More than 50,000 Scots have received free personal care at home, including washing, meals and dressing, at a cost of £256 million a year since 2002 when it was introduced. Annual costs are projected to rise to £813 million by 2031, when Scotland will have 1.3 million pensioners.
Mr Brown, Mr Darling and the other opponents may, in the long run, turn out to be right. Lord Sutherland of Houndwood — the architect of the policy and the man who led a recent review of the how it was working in Scotland — found that free care needed an immediate injection of £40 million to ensure that the policy was implemented consistently across Scotland. Another report, from the Audit Scotland watchdog, found that the shortfall may be as much as £63 million.
The Sutherland review, while declaring that the policy was “sound”, also reignited a row with London when it called for the reinstatement of £30 million a year in attendance allowance payments for Scottish pensioners, withdrawn when Holyrood introduced free personal care six years ago. The demand has been dismissed by Whitehall.
As the Sutherland report acknowledged, free personal care is hugely popular in Scotland and any attempt by a future devolved administration to curtail or withdraw it would provoke such an outcry that no group of politicians would now dare contemplate it.
However, doubts have persisted about the affordability of free personal care and the review said that more than half of local authorities in Scotland were rationing access to it. Some do not provide services for people with moderate needs or record them as formally waiting for services. Some provide preparation of meals within the free care package, others do not.

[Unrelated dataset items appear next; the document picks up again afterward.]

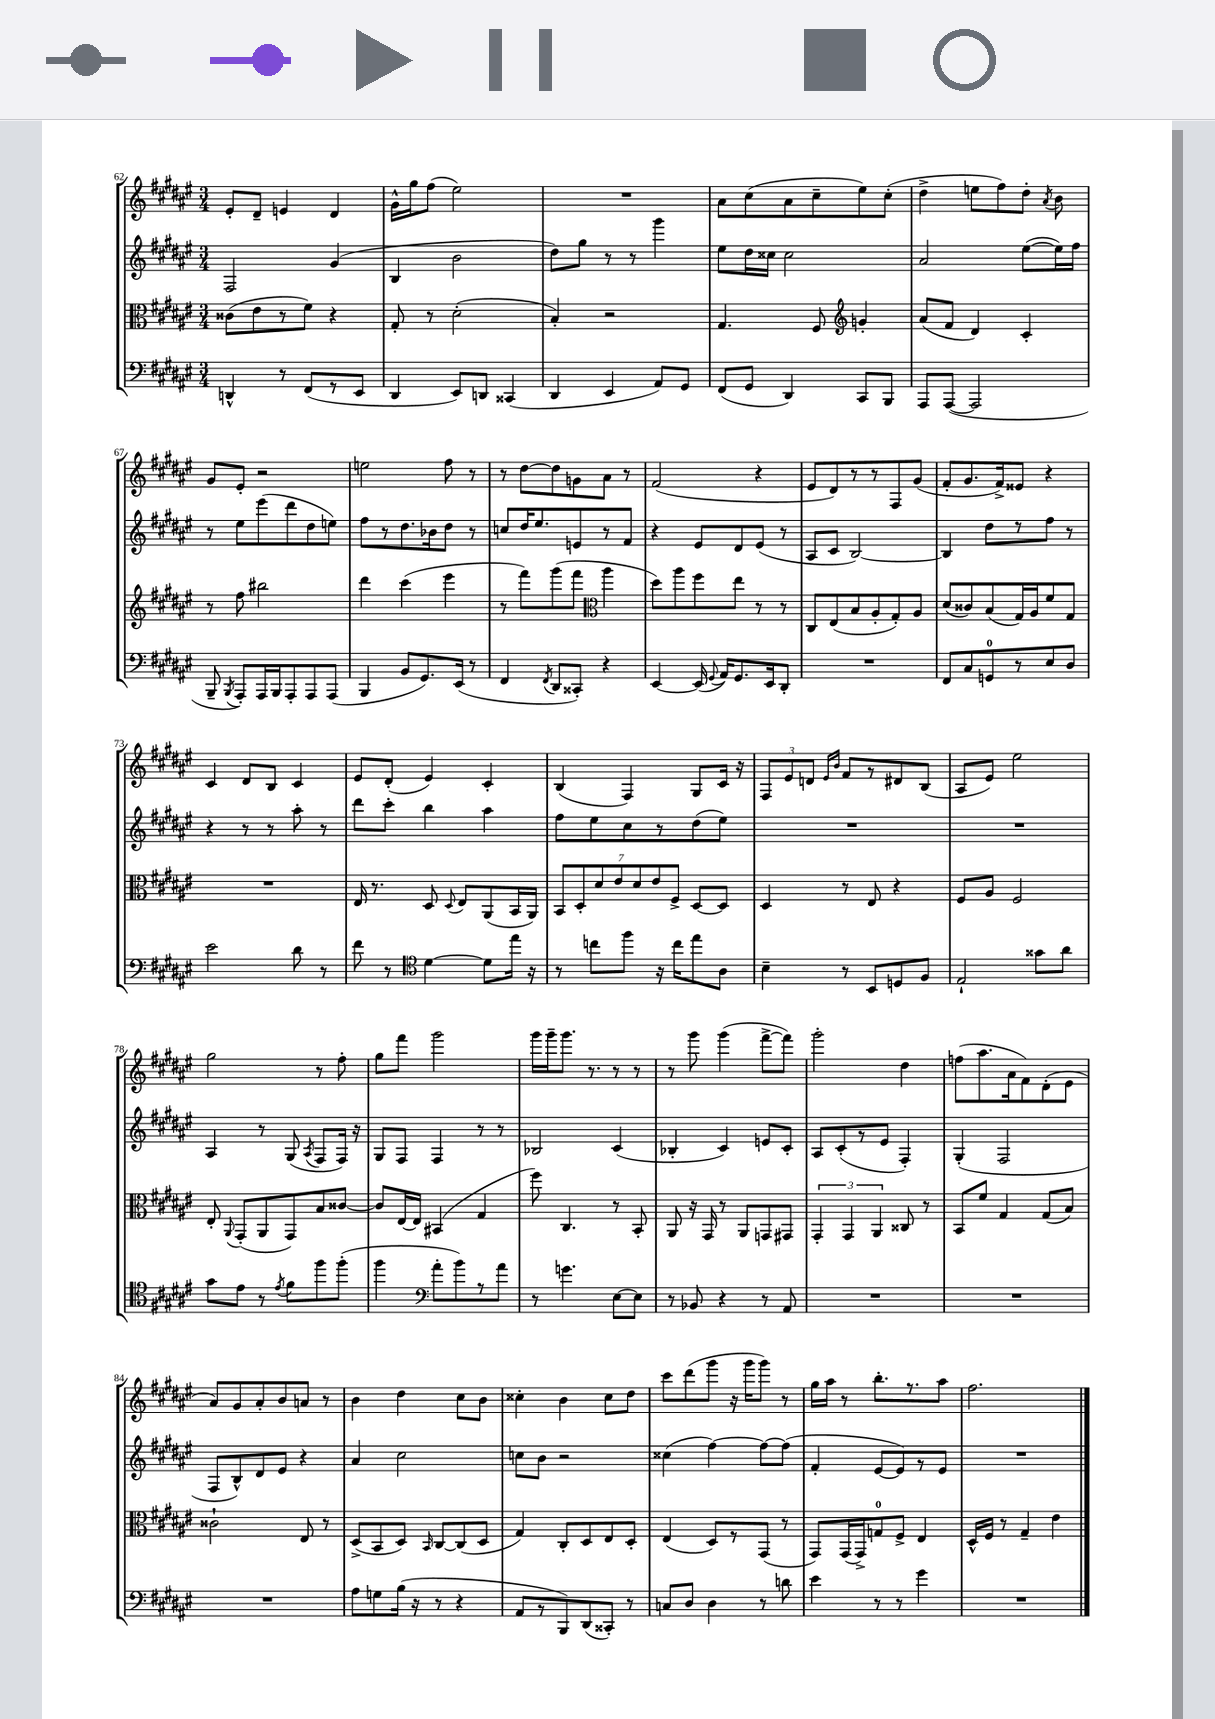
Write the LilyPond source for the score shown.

<<
\new StaffGroup <<
\new Staff = "s0" {
    \clef treble \key fis \major \numericTimeSignature \time 3/4
    \autoBeamOff eis'8[-. dis'8]-- e'4 dis'4 |
    gis'16[-^ gis''16 fis''8]( eis''2) |
    R2. |
    ais'8[ cis''8( ais'8 cis''8-- eis''8) cis''8]-.( |
    dis''4-> e''8[ fis''8) dis''8]-. \acciaccatura { ais'8 } b'8 |
    gis'8[ eis'8]-. r2 |
    e''2 fis''8 r8 |
    r8 dis''8[~ dis''8 g'8 ais'8] r8 |
    fis'2( r4 |
    eis'8[ dis'8) r8 r8 fis8 gis'8]( |
    fis'8[-. gis'8. fis'16->) eisis'8] r4 |
    cis'4 dis'8[ b8] cis'4 |
    eis'8[ dis'8]-.( eis'4) cis'4-. |
    b4( fis4) gis8[ cis'16] r16 |
    \tuplet 3/2 { fis8[ eis'8 d'8] } \grace { eis'16[ b'16] } fis'8[ r8 dis'8 b8]( |
    ais8[ eis'8]) eis''2 |
    gis''2 r8 fis''8-. |
    gis''8[ fis'''8] gis'''2 |
    gis'''16[ gis'''16-- gis'''8.] r8. r8 r8 |
    r8 gis'''8 gis'''4( fis'''8[~-> fis'''8]) |
    gis'''2-. dis''4 |
    f''8[( ais''8. ais'16 fis'8) dis'8-.( eis'8] |
    ais'8[) gis'8 ais'8-. b'8 a'8] r8 |
    b'4 dis''4 cis''8[ b'8] |
    cisis''4-. b'4 cisis''8[ dis''8] |
    cis'''8[ dis'''8( gis'''8] r16 gis'''16[ gis'''8]) r8 |
    gis''16[ ais''16] r8 b''8.[-. r8. ais''8] |
    fis''2. \bar "|." |
}
\new Staff = "s1" {
    \clef treble \key fis \major \numericTimeSignature \time 3/4
    \autoBeamOff fis2 gis'4( |
    b4 b'2 |
    dis''8[) gis''8] r8 r8 gis'''4 |
    eis''8[ dis''16 cisis''16] cisis''2 |
    ais'2 eis''8[~( eis''16) fis''16] |
    r8 eis''8[ eis'''8( dis'''8 dis''8 e''8]) |
    fis''8[ r8 dis''8. bes'16 dis''8] r8 |
    c''8[ dis''16 eis''8. e'8 r8 fis'8] |
    r4 eis'8[ dis'8 eis'8]( r8 |
    ais8[ cis'8] b2~) |
    b4 dis''8[ r8 fis''8] r8 |
    r4 r8 r8 ais''8-. r8 |
    dis'''8[ cis'''8]-. b''4 ais''4 |
    fis''8[ eis''8 cis''8 r8 dis''8( eis''8]) |
    R2. |
    R2. |
    ais4 r8 gis8( \acciaccatura { ais8 } fis8[ fis16]) r16 |
    gis8[ fis8] fis4 r8 r8 |
    bes2 cis'4( |
    bes4-. cis'4) e'8[ cis'8]-. |
    ais8[ cis'8-.( r8 eis'8] fis4-.) |
    gis4-.( fis2 |
    fis8[ b8-^) dis'8 eis'8] r4 |
    ais'4 cis''2 |
    c''8[ b'8] r2 |
    cisis''4( fis''4~) fis''8[~ fis''8]( |
    fis'4-. eis'8[~ eis'8) r8 eis'8] |
    R2. \bar "|." |
}
\new Staff = "s2" {
    \clef alto \key fis \major \numericTimeSignature \time 3/4
    \autoBeamOff cisis'8[( eis'8 r8 fis'8]) r4 |
    gis8-. r8 dis'2-.( |
    b4-.) r2 |
    gis4. fis8 \clef treble g'4-. |
    ais'8[( fis'8] dis'4) cis'4-. |
    r8 fis''8 bis''2 |
    dis'''4 cis'''4( eis'''4 |
    r8 fis'''8[) gis'''8( fis'''8] \clef alto ais''4 |
    dis''8[) ais''8 fis''8 eis''8] r8 r8 |
    cis8[ eis8( b8 ais8-. gis8-.) ais8] |
    dis'8[( cisis'8) b8( gis16) ais16 fis'8 gis8] |
    R2. |
    eis16 r8. dis8 \appoggiatura { dis8 } eis8[ ais,8( b,16 ais,16]) |
    \tuplet 7/4 { b,8[ dis8-. dis'8 eis'8 dis'8 eis'8 fis8]-> } dis8[~ dis8] |
    dis4 r8 eis8 r4 |
    fis8[ ais8] fis2 |
    eis8-. \appoggiatura { ais,8 } gis,8[-.( ais,8 gis,8) b8 cisis'8]~ |
    cisis'8[ eis16~ eis16] bis,4( gis4 |
    fis''8) cis4. r8 b,8-. |
    ais,8 r16 gis,16 r8 ais,8[ g,8 gis,8] |
    \tuplet 3/2 { gis,4-. gis,4 ais,4 } cisis8 r8 |
    b,8[ fis'8] gis4 gis8[( b8]) |
    cisis'2-! eis8 r8 |
    dis8[->( b,8 dis8]) \grace { b,16 } cis8[~ cis8( dis8] |
    gis4) cis8[-. dis8 eis8 dis8]-. |
    eis4( dis8[) r8 gis,8]( r8 |
    gis,8[) gis,16( gis,16->) g8-0 fis8]-> eis4 |
    dis16[-^ fis16] r8 gis4-- eis'4 \bar "|." |
}
\new Staff = "s3" {
    \clef bass \key fis \major \numericTimeSignature \time 3/4
    \autoBeamOff d,4-^ r8 fis,8[( r8 eis,8] |
    dis,4 eis,8[) d,8] cisis,4( |
    dis,4 eis,4 ais,8[) gis,8] |
    fis,8[( gis,8] dis,4) cis,8[ b,,8] |
    ais,,8[ ais,,8]~( ais,,2 |
    b,,8-- \acciaccatura { b,,8 } ais,,8[-.) ais,,16 b,,16 ais,,8-. ais,,8 ais,,8]( |
    b,,4 b,8[ gis,8.) eis,16]( r8 |
    fis,4 \acciaccatura { fis,8 } dis,8[ cisis,8]-.) r4 |
    eis,4~ eis,16( \appoggiatura { gis,8 } ais,16[) gis,8. eis,16 dis,8]-. |
    R2. |
    fis,8[ cis8 g,8-0 r8 eis8 dis8] |
    eis'2 dis'8 r8 |
    fis'8 r8 \clef tenor dis'4~ dis'8[ eis''16] r16 |
    r8 c''8[ fis''8] r16 c''16[ eis''8 ais8] |
    b4-- r8 b,8[ d8 fis8] |
    eis2-! gisis'8[ ais'8] |
    gis'8[ eis'8] r8 \acciaccatura { eis'8 } fis'8[ fis''8 fis''8]-.( |
    fis''4 \clef bass ais'8[-. b'8) r8 ais'8] |
    r8 g'4. eis8[~ eis8] |
    r8 bes,8 r4 r8 ais,8 |
    R2. |
    R2. |
    R2. |
    ais8[ g8 b16]( r16 r8 r4 |
    ais,8[ r8 b,,8) dis,8( cisis,8]-.) r8 |
    c8[ dis8] dis4 r8 d'8 |
    eis'4 r8 r8 gis'4 |
    R2. \bar "|." |
}
>>
>>
\layout { \context { \Score currentBarNumber = #62 } }
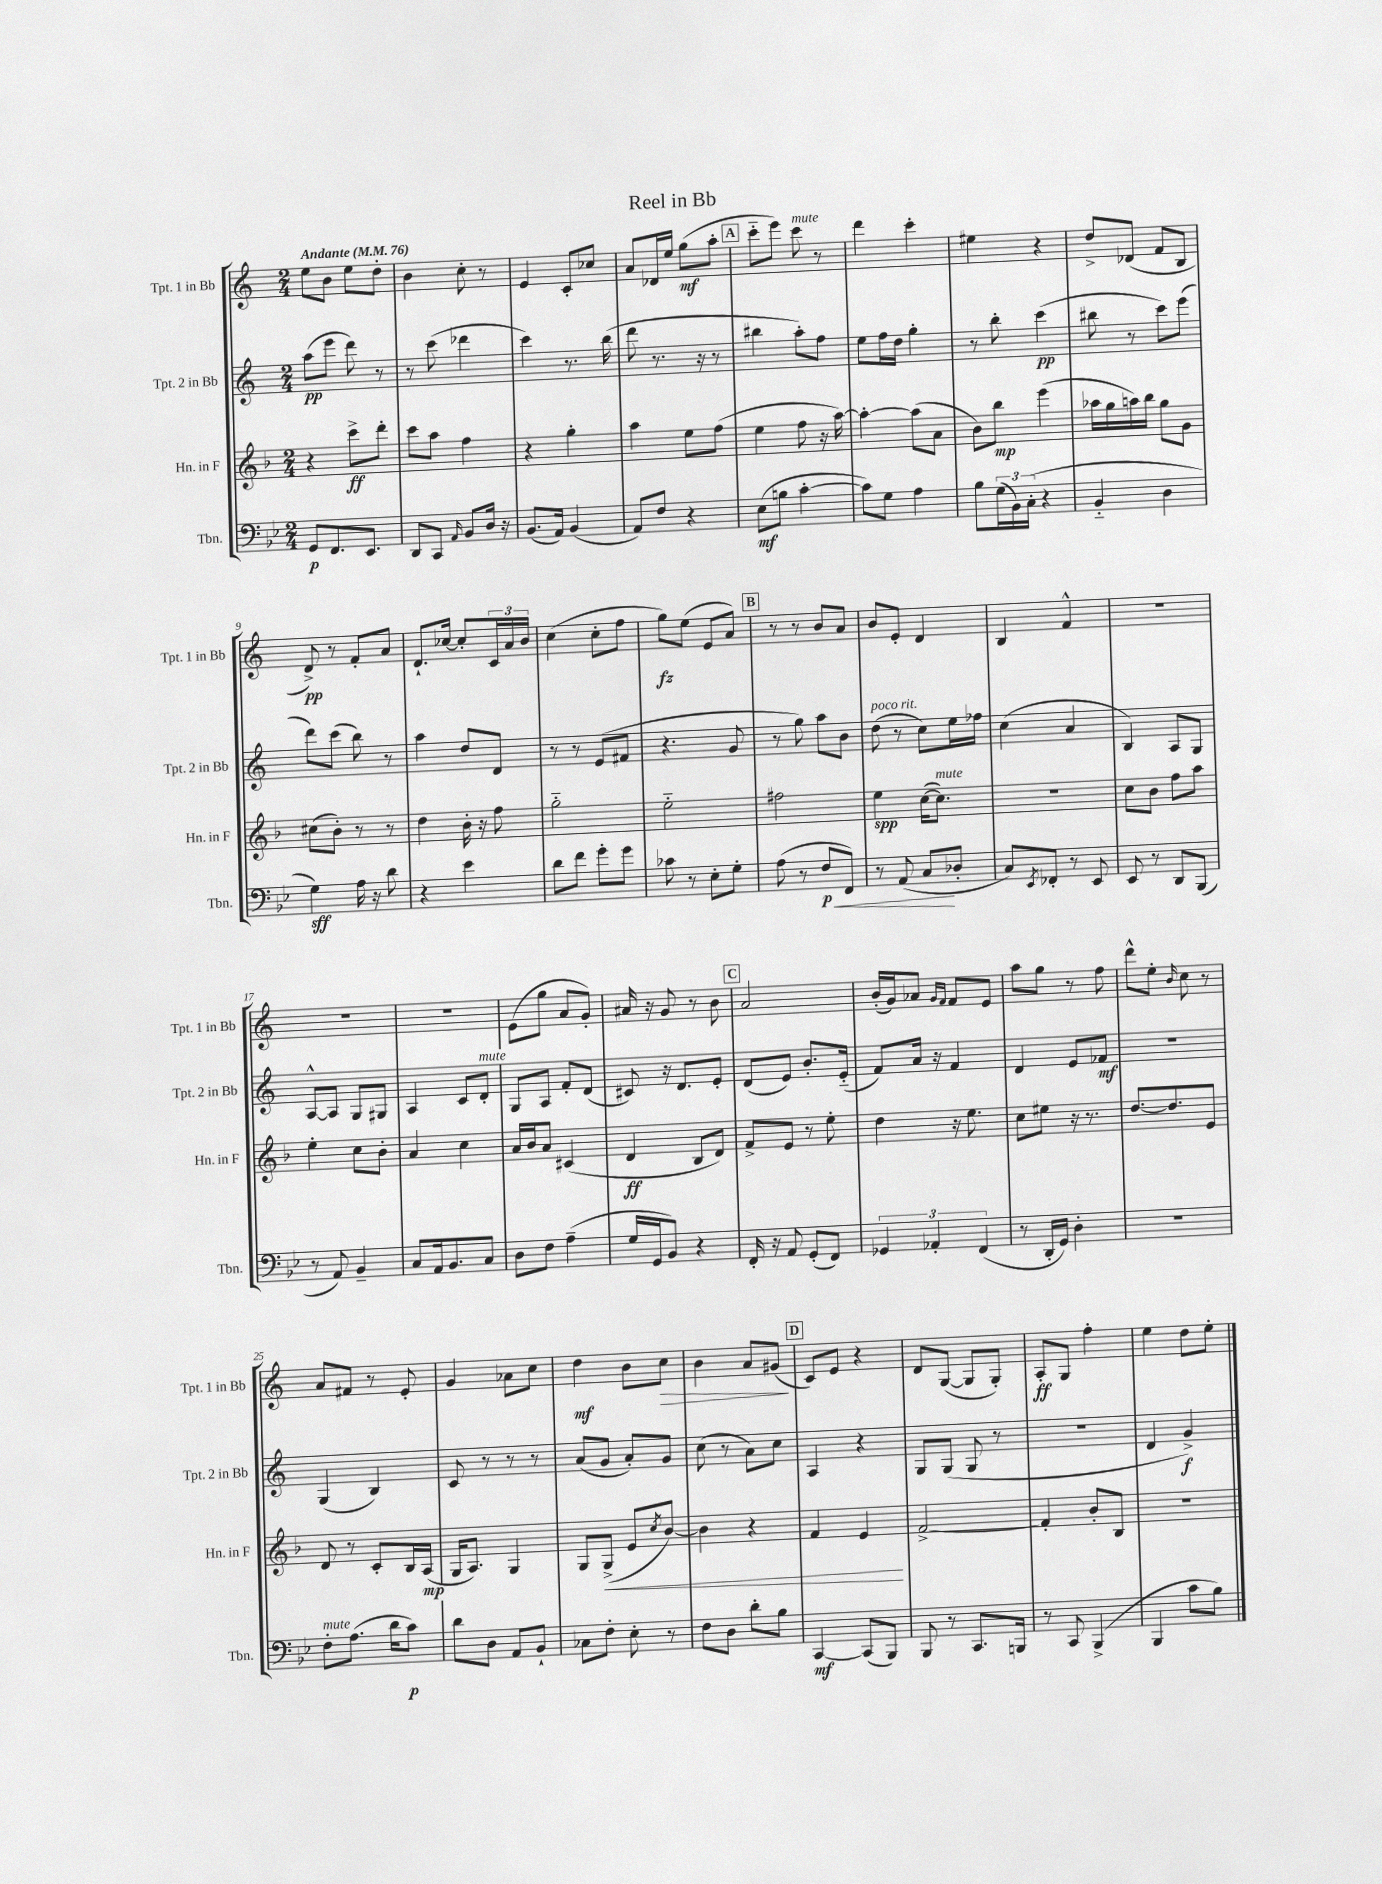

Lord Lipsey, the Labour peer who sat on the original Sutherland Commission that laid the groundwork for free care but who dissented from its findings, has said: “I sometimes thought that Lord Sutherland was made for a heaven where money grows on trees. Despite the fact that half the authorities in Scotland are rationing care, spending on it in 2008 already exceeded that planned for the third decade of the present century.”
The recent report by Audit Scotland said that there had to be better planning and funding of the policy. It found that there had a been an annual shortfall of between £7 million and £63 million and added that there was still confusion over what was covered by the policy, and even whether councils were obliged to fund it.
However, despite the warnings, the Scottish Parliament will this week agree with the findings of the Sutherland review and ministers will be told to find ways to cover present and future shortfalls. And Mr Brown and Mr Darling can do nothing about it.